Note that I initially just used calloc() to allocate space for the parameter stack in a c source file I called gcddummy.c, and then shifted to using mmap, so I could map the stack up high, around 64M below the return address stack.
Placement of the two stacks requires some thinking. Putting the parameter stack above the return address stack will leave you vulnerable to certain kinds of collisions, primarily deep recursion with large local variables.
Putting the parameter stack below the return address stack will leave you vulnerable to buffer overflows more than recursion -- large overflows, that is, in the 64 megabyte range in this example. A 256M gap would be even better, but the theoretical vulnerability remains.
I chose below because it would have been much more work to move the return address stack down.
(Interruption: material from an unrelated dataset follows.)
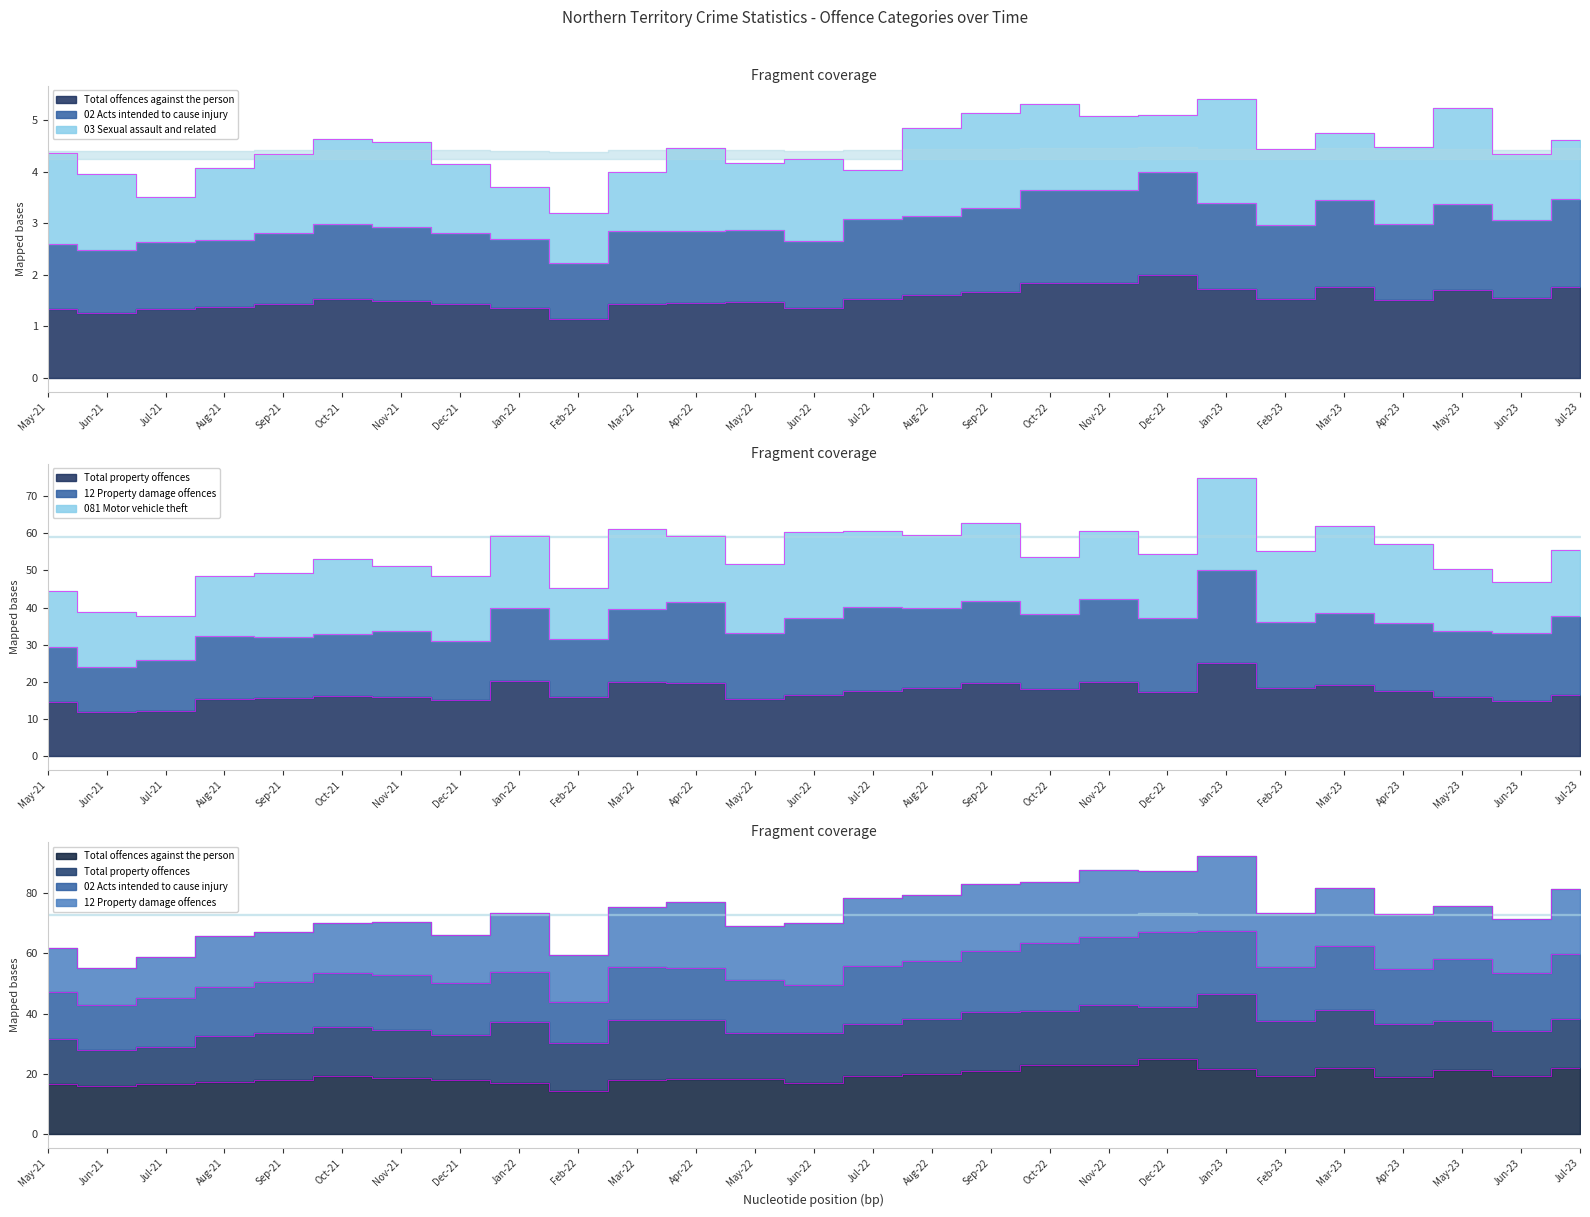

Which series has the largest range (max minus min)?

Total property offences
But there should be a gap of unallocated memory between the stacks, and the illegal access exception that should happen (if you have proper memory management hardware) when a buffer overflow hits the gap should prevent anything more than a denial of service to the attacker.
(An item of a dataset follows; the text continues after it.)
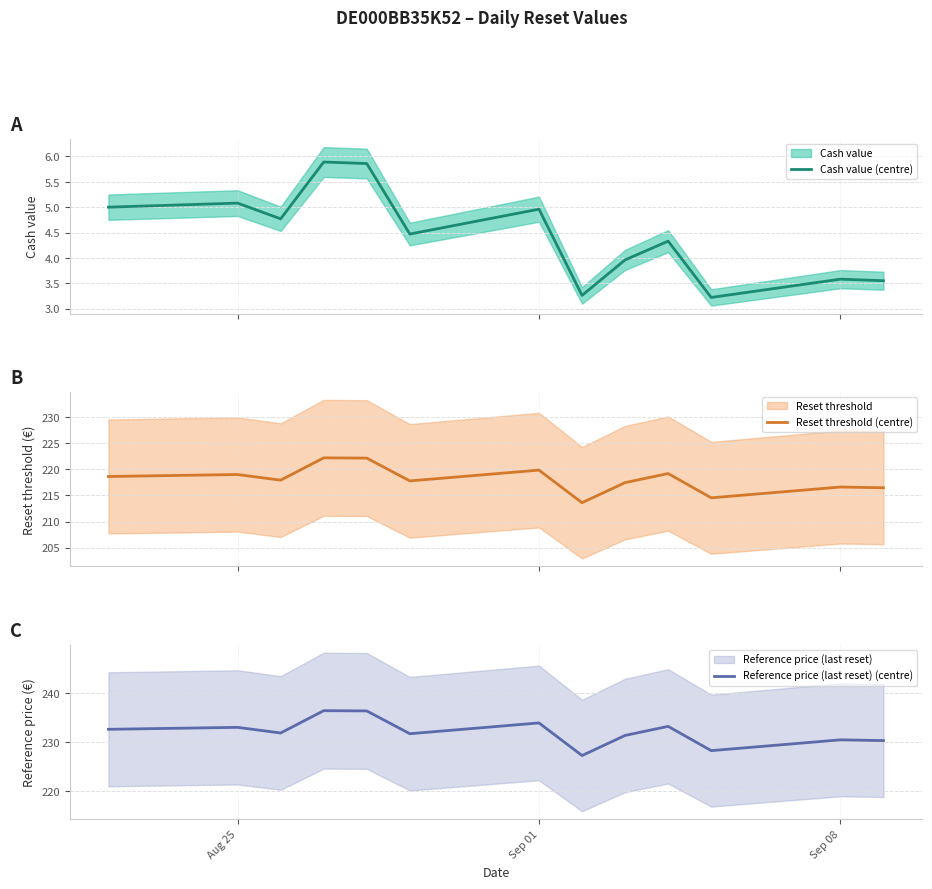

What are all the series names shown in the legend?

Cash value (centre), Reset threshold (centre), Reference price (last reset) (centre)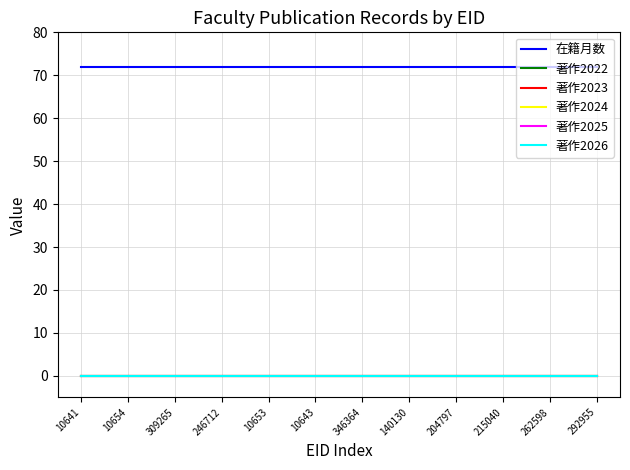

What is the total value across all series at 140130?

72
Recursion may be more difficult to handle, but, if the OS provides automatic extension of the stack, one might hope that it would also provide some way to detect such recursions.
Anyway, ultimately, the OS should support the second stack, so that the compiler and the source code programmer won't have to deal with the allocation, other than compiler switches for the rare case when the default size or placement of the gap is not desired.
64-bit addresses, even if not fully decoded, should help with the collision issues.
This looks pretty simple.
The problem is that no current compiler I know of does it this way. That means I have to write such a compiler myself, or I have to go find the production rules in the source of an existing compiler and see whether I can successfully modify the function call and return and parameter access without breaking the compiler.
Learning (finally) how to use compiler-compilers and lexical analyzers would be the easy part. Not breaking the compiler is the hard part.
Writing a new compiler myself might be easier, considering how familiar I'd have to get with the compiler of choice.
And then I would have to go digging through the library source, looking for all the places that directly access the stack and fixing the code that avoids the return address that isn't there any more. va_arg is just the tip of the iceburg.
It's a big project, but I think it needs to be done. It's just too easy to walk on the return addresses (and do bad things with them) otherwise.
Now it doesn't fix the general problem of using buffer overflows to modify the behavior of programs, it just makes the easiest way to do so significantly harder.
It also opens the C language to some paradigms that are currently blocked, and those paradigms just happen to make it easier to write robust programs. But that is a discussion for a later date.